The 2011 Omloop Het Nieuwsblad took place on 26 February 2011. It was the 66th edition of the international classic Omloop Het Nieuwsblad. This year's Omloop started and ended at St. Peter's Square in Ghent, Belgium and spanned 203 kilometers in the province of East Flanders. The race was the first 1.HC event in the 2011 UCI World Ranking.

This year's edition of the race featured more cobblestones when compared to previous editions, as it crossed a 2 kilometer cobblestone section three times. Former rider and race organizer Peter Van Petegem also decreased the number of climbs from twelve to nine, notably omitting the infamous Muur van Geraardsbergen. According to the race organization, the race course was "slightly tough[ened] overall".

Rabobank's Sebastian Langeveld (NED) beat Team Sky's Juan Antonio Flecha of Spain after a breakaway of 53 kilometers. Langeveld beat Flecha in a two-man sprint under wet and cold conditions. The other pre-race favourites Tom Boonen, Stijn Devolder and Thor Hushovd finished 5 minutes after Langeveld.

== Teams ==
As this was a UCI 1.HC event, the organizers, the Flanders Classics Federation, were allowed to invite UCI ProTeams (max 80% of the total field), UCI Professional Continental teams, and UCI Continental teams.
Non ProTeams teams are indicated by an asterisk below.
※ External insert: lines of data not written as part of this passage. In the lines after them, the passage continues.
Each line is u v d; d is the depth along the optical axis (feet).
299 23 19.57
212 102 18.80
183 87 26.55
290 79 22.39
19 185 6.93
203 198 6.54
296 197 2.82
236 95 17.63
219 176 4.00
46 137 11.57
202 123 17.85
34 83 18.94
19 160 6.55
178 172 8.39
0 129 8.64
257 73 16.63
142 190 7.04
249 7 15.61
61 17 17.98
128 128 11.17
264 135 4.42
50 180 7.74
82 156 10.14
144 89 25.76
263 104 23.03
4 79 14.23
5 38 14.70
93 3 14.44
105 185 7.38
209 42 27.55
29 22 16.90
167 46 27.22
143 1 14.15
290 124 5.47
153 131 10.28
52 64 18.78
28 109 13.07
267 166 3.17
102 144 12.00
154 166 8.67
Each of the 22 teams were permitted up to eight riders, for a total of 176 riders.

==Pre-Race Favorites==
Pre-race favorites included:
- Tom Boonen (BEL) – 2005 UCI World Road Race Champion, 3 time Paris–Roubaix Champion, 2 time Tour of Flanders Champion
- Stijn Devolder (BEL) – 2 time Tour of Flanders Champion
- Philippe Gilbert (BEL) – 2 time Giro di Lombardia Champion, 2010 Amstel Gold Race Champion, 2 time Omloop Het Nieuwsblad Champion
- Nick Nuyens (BEL) – 2005 Omloop Het Volk Champion
- Edvald Boasson Hagen (NOR) – 2009 Gent–Wevelgem Champion
- Thor Hushovd (NOR) – 2010 UCI World Road Race Champion, 2009 Omloop Het Nieuwsblad Champion
- Juan Antonio Flecha (ESP) – 2010 Omloop Het Nieuwsblad Champion
- Filippo Pozzato (ITA) – 2006 Milan–San Remo Champion, 2007 Omloop Het Volk Champion
- Lars Boom (NED) – 2008 UCI World Cyclo-Cross Champion

Classics riders Fabian Cancellara and Heinrich Haussler decided to skip the race in order to focus on three of cycling's monuments: Milan–San Remo, Tour of Flanders, and Paris–Roubaix.

==Race Overview==

The race started at about 11:45 AM Central European Time with 173 riders under wet and cold conditions.
A breakaway of eight riders gained a maximum of 8 minutes and 30 seconds over the peloton. At about 65 kilometers to go, pre-race favorite Tom Boonen attacked the peloton on the Taaienberg climb – also known as the Boonenberg. Boonen was quickly chased down by World Champion Thor Hushovd. At this time the peloton was 38 seconds behind the breakaway. With 55 kilometers remaining, the last riders from the breakaway were caught. At this point, eventual race winner Sebastian Langeveld attacked solo on the Eikenberg climb. With 37 kilometers remaining, Langeveld held a minute advantage to a group of ten riders that included Juan Antonio Flecha, Mathew Hayman, Luca Paolini, Niki Terpstra, Martijn Maaskant, Manuel Quinziato, Jürgen Roelandts, Lars Boom, Frédéric Amorison, and John Degenkolb and held a two-minute advantage to many of the pre-race favorites.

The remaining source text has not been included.